==== TRECHO SELECIONADO ====

A política criminal, enquanto diretriz que orienta a atuação do Estado no enfrentamento da criminalidade, tem a função de propor medidas voltadas à redução das condições facilitadoras do delito. Em termos práticos, isso significa formular e implementar ações que ataquem fatores ambientais e estruturais que aumentam as oportunidades para o crime, como melhorias de urbanização e a adequada iluminação de ruas.
“A política criminal tem a função de propor medidas para a redução das condições que facilitaram o cometimento do crime por João, como a urbanização e a iluminação de ruas.” (CESPE – Delegado de Polícia Civil / PC-MA / 2018)
Sob a ótica da criminologia e da prevenção situacional, intervenções urbanísticas e de desenho ambiental reduzem oportunidades e elevam o risco percebido pelo infrator. Iluminação pública eficiente, poda de vegetação que obstrui a visibilidade, manutenção de vias e praças e a ocupação qualificada dos espaços favorecem a vigilância natural, aumentam o fluxo de pessoas e desestimulam condutas delitivas.

==== DADOS FORNECIDOS ====

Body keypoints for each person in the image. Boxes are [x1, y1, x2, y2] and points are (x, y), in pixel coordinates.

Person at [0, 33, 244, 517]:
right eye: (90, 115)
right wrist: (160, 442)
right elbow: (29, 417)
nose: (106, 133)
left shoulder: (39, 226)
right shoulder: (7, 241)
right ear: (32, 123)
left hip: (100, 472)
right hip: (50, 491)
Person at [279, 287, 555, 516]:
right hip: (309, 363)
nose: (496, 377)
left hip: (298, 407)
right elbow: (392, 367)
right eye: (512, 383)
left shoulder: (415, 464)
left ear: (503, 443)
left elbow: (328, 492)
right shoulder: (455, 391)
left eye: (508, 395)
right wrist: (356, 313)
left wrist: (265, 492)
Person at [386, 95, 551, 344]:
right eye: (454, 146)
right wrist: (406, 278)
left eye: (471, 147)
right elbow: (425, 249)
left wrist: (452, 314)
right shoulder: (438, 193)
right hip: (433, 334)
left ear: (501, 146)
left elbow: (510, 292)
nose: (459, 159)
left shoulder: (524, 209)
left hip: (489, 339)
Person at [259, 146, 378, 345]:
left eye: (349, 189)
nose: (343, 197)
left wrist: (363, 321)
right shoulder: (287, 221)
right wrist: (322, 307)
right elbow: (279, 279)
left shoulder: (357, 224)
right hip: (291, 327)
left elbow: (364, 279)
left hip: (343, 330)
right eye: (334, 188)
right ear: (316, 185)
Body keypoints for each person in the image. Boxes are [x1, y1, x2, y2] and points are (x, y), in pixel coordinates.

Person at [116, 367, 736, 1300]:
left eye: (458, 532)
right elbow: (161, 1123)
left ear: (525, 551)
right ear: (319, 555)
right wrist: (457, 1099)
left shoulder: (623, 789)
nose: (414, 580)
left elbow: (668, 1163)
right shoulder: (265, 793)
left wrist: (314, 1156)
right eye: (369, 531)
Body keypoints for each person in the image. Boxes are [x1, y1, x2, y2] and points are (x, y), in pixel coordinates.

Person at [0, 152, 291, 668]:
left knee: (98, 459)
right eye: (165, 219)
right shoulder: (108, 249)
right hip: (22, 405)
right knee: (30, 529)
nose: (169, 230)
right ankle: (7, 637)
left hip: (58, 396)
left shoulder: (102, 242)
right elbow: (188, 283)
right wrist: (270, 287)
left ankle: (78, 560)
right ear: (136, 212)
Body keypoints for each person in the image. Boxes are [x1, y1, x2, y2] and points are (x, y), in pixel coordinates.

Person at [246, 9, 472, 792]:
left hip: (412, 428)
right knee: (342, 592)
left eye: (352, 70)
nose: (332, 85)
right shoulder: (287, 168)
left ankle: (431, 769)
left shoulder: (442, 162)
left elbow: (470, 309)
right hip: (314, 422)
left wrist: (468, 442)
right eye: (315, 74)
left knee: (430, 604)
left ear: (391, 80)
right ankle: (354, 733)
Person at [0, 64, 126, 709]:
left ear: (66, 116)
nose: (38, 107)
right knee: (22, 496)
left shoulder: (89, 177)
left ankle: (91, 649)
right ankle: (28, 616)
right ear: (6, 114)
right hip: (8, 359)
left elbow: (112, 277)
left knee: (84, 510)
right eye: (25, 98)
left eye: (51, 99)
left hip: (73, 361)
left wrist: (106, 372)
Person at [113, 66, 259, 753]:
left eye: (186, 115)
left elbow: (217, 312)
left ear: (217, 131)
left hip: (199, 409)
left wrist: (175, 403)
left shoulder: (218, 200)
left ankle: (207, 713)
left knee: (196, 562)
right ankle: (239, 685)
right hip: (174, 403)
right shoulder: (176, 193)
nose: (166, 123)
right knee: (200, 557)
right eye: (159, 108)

====

TAREFAS:
a) Quais exemplos de medidas o trecho sobre política criminal cita no primeiro parágrafo para reduzir as condições facilitadoras do delito?
b) Devolva, do trecho sobre política criminal, a parte que começa nas palavras "Sob a ótica" e para logo após "desestimulam condutas delitivas.".

RESPOSTAS POR TAREFA:
a) Melhorias de urbanização e a adequada iluminação de ruas.

b)
Sob a ótica da criminologia e da prevenção situacional, intervenções urbanísticas e de desenho ambiental reduzem oportunidades e elevam o risco percebido pelo infrator. Iluminação pública eficiente, poda de vegetação que obstrui a visibilidade, manutenção de vias e praças e a ocupação qualificada dos espaços favorecem a vigilância natural, aumentam o fluxo de pessoas e desestimulam condutas delitivas.